PROBLEM TO WORK ON:
In your copy, leave out the pictures; write out all the data exactly.

Collected data:
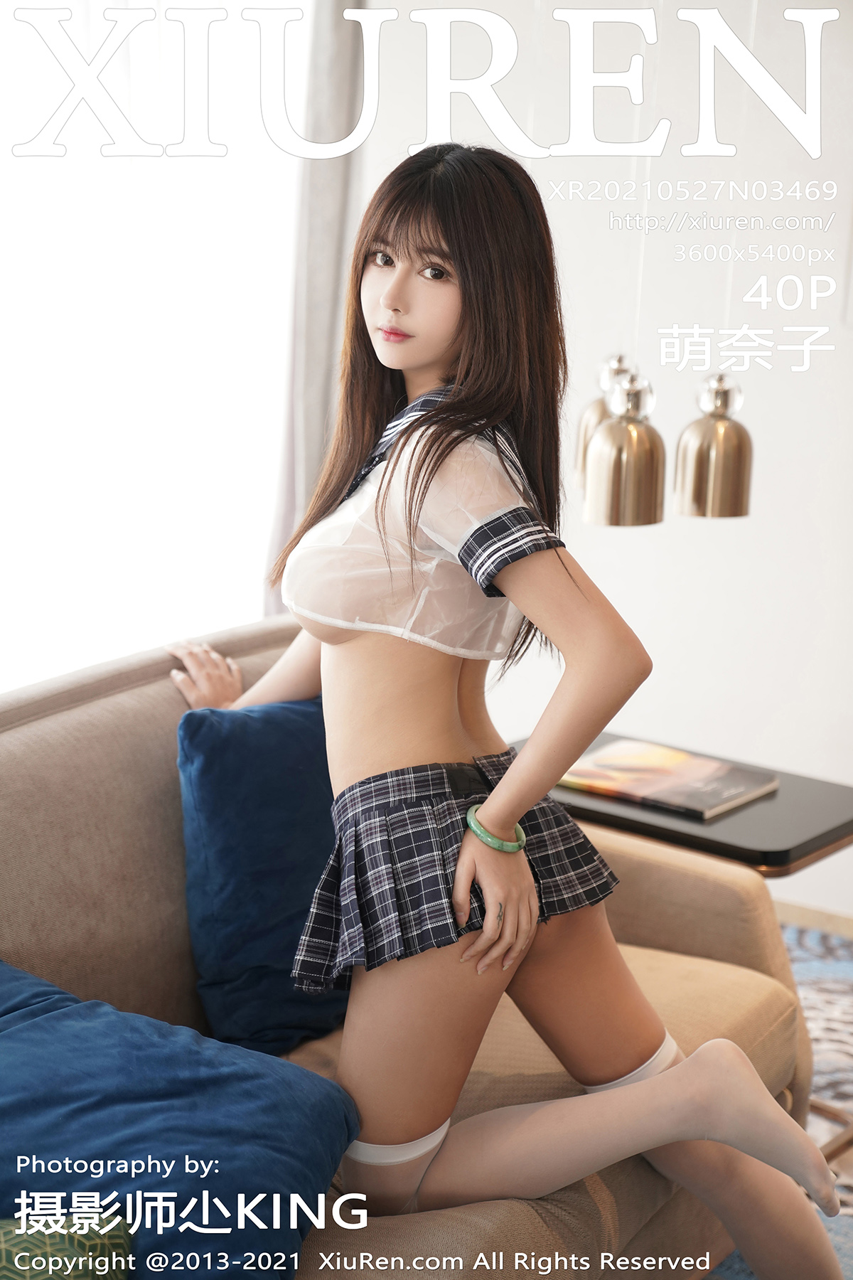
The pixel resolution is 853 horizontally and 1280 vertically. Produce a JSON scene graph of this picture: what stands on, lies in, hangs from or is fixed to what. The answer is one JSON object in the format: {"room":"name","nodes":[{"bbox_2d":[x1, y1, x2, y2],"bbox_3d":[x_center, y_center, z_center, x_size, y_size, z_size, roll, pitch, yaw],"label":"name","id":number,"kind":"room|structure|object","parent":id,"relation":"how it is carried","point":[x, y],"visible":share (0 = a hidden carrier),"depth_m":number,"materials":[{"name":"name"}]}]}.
{"room":"living room","nodes":[
{"label":"living room","id":0,"kind":"room"},
{"bbox_2d":[0,0,315,694],"bbox_3d":[-0.753,-0.764,3.842,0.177,2.123,1.193,9,14,31],"label":"window","id":1,"kind":"structure","parent":0,"point":[188,301],"depth_m":4.04,"materials":[{"name":"white"}]},
{"bbox_2d":[573,349,632,489],"bbox_3d":[0.318,-0.581,3.283,0.129,0.700,0.129,9,14,31],"label":"pendant lamp","id":2,"kind":"object","parent":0,"point":[583,434],"visible":0.41,"depth_m":3.30,"materials":[{"name":"metal"}]},
{"bbox_2d":[354,0,852,921],"bbox_3d":[1.335,-0.649,3.861,4.046,2.696,0.183,9,14,31],"label":"wall","id":3,"kind":"structure","parent":0,"point":[638,542],"depth_m":4.28,"materials":[{"name":"white paint"}]},
{"bbox_2d":[262,0,369,616],"bbox_3d":[-0.229,-0.734,4.239,0.169,2.451,0.330,9,14,31],"label":"curtain","id":4,"kind":"object","parent":3,"relation":"attached to","point":[334,101],"visible":0.46,"depth_m":4.20,"materials":[{"name":"grey fabric"}]},
{"bbox_2d":[773,894,852,938],"bbox_3d":[0.831,0.638,4.103,1.789,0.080,0.230,9,14,31],"label":"baseboard","id":5,"kind":"structure","parent":3,"relation":"attached to","point":[839,925],"depth_m":4.28,"materials":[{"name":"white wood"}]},
{"bbox_2d":[583,360,667,528],"bbox_3d":[0.311,-0.663,2.965,0.127,1.015,0.134,9,14,31],"label":"pendant lamp","id":6,"kind":"object","parent":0,"point":[630,434],"visible":0.96,"depth_m":3.01,"materials":[{"name":"metal"}]},
{"bbox_2d":[673,369,754,520],"bbox_3d":[0.470,-0.653,3.128,0.132,0.969,0.136,9,14,31],"label":"pendant lamp","id":7,"kind":"object","parent":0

RESPONSE FOR THIS EXERCISE:
The pixel resolution is 853 horizontally and 1280 vertically. Produce a JSON scene graph of this picture: what stands on, lies in, hangs from or is fixed to what. The answer is one JSON object in the format: {"room":"name","nodes":[{"bbox_2d":[x1, y1, x2, y2],"bbox_3d":[x_center, y_center, z_center, x_size, y_size, z_size, roll, pitch, yaw],"label":"name","id":number,"kind":"room|structure|object","parent":id,"relation":"how it is carried","point":[x, y],"visible":share (0 = a hidden carrier),"depth_m":number,"materials":[{"name":"name"}]}]}.
{"room":"living room","nodes":[
{"label":"living room","id":0,"kind":"room"},
{"bbox_2d":[0,0,315,694],"bbox_3d":[-0.753,-0.764,3.842,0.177,2.123,1.193,9,14,31],"label":"window","id":1,"kind":"structure","parent":0,"point":[188,301],"depth_m":4.04,"materials":[{"name":"white"}]},
{"bbox_2d":[573,349,632,489],"bbox_3d":[0.318,-0.581,3.283,0.129,0.700,0.129,9,14,31],"label":"pendant lamp","id":2,"kind":"object","parent":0,"point":[583,434],"visible":0.41,"depth_m":3.30,"materials":[{"name":"metal"}]},
{"bbox_2d":[354,0,852,921],"bbox_3d":[1.335,-0.649,3.861,4.046,2.696,0.183,9,14,31],"label":"wall","id":3,"kind":"structure","parent":0,"point":[638,542],"depth_m":4.28,"materials":[{"name":"white paint"}]},
{"bbox_2d":[262,0,369,616],"bbox_3d":[-0.229,-0.734,4.239,0.169,2.451,0.330,9,14,31],"label":"curtain","id":4,"kind":"object","parent":3,"relation":"attached to","point":[334,101],"visible":0.46,"depth_m":4.20,"materials":[{"name":"grey fabric"}]},
{"bbox_2d":[773,894,852,938],"bbox_3d":[0.831,0.638,4.103,1.789,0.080,0.230,9,14,31],"label":"baseboard","id":5,"kind":"structure","parent":3,"relation":"attached to","point":[839,925],"depth_m":4.28,"materials":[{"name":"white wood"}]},
{"bbox_2d":[583,360,667,528],"bbox_3d":[0.311,-0.663,2.965,0.127,1.015,0.134,9,14,31],"label":"pendant lamp","id":6,"kind":"object","parent":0,"point":[630,434],"visible":0.96,"depth_m":3.01,"materials":[{"name":"metal"}]},
{"bbox_2d":[673,369,754,520],"bbox_3d":[0.470,-0.653,3.128,0.132,0.969,0.136,9,14,31],"label":"pendant lamp","id":7,"kind":"object","parent":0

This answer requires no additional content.